* _TASK OBJECTIVE_: How many lines in the records below contain the word "Defold"? Reply with the number alone.
━━━━━━━━━━━━━━━━
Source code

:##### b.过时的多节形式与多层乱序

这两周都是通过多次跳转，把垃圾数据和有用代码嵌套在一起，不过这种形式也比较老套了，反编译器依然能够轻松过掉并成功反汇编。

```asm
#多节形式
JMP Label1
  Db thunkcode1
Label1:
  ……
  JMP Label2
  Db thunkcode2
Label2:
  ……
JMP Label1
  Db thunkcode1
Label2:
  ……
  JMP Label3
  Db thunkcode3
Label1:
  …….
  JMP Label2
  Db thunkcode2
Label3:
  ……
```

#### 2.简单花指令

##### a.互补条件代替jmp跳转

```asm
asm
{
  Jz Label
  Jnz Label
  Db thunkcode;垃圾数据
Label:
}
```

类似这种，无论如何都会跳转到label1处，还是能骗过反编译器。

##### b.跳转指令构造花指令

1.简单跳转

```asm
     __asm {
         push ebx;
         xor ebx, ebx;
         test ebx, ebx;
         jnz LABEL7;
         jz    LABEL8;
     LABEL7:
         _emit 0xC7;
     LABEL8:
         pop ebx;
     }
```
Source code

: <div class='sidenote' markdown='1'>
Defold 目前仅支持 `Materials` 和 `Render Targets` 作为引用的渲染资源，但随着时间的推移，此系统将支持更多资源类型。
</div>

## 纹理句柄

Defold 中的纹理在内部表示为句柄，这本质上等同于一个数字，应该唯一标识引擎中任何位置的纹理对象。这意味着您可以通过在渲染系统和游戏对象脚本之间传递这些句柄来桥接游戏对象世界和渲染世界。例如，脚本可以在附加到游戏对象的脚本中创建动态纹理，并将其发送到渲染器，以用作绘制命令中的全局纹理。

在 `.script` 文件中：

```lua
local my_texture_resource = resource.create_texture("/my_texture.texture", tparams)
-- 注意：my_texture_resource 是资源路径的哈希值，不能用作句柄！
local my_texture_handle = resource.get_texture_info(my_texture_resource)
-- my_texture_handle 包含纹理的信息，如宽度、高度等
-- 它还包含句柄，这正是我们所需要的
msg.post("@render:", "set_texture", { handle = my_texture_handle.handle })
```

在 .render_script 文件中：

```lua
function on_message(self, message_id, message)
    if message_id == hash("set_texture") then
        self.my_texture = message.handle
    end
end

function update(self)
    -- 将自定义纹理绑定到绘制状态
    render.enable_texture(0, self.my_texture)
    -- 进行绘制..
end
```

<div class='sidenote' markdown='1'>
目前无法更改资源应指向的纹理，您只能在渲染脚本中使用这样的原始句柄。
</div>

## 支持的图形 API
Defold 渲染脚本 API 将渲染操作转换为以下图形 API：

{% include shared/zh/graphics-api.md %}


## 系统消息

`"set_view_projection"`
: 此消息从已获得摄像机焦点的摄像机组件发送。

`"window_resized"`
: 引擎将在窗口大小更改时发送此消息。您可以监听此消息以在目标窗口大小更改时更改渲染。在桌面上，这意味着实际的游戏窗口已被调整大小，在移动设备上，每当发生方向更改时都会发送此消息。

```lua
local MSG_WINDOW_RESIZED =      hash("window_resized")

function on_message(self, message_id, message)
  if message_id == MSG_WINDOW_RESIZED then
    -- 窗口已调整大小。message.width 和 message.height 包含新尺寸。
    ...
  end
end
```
━━━━━━━━━━━━━━━━
* _COMPLETED TASK_: 3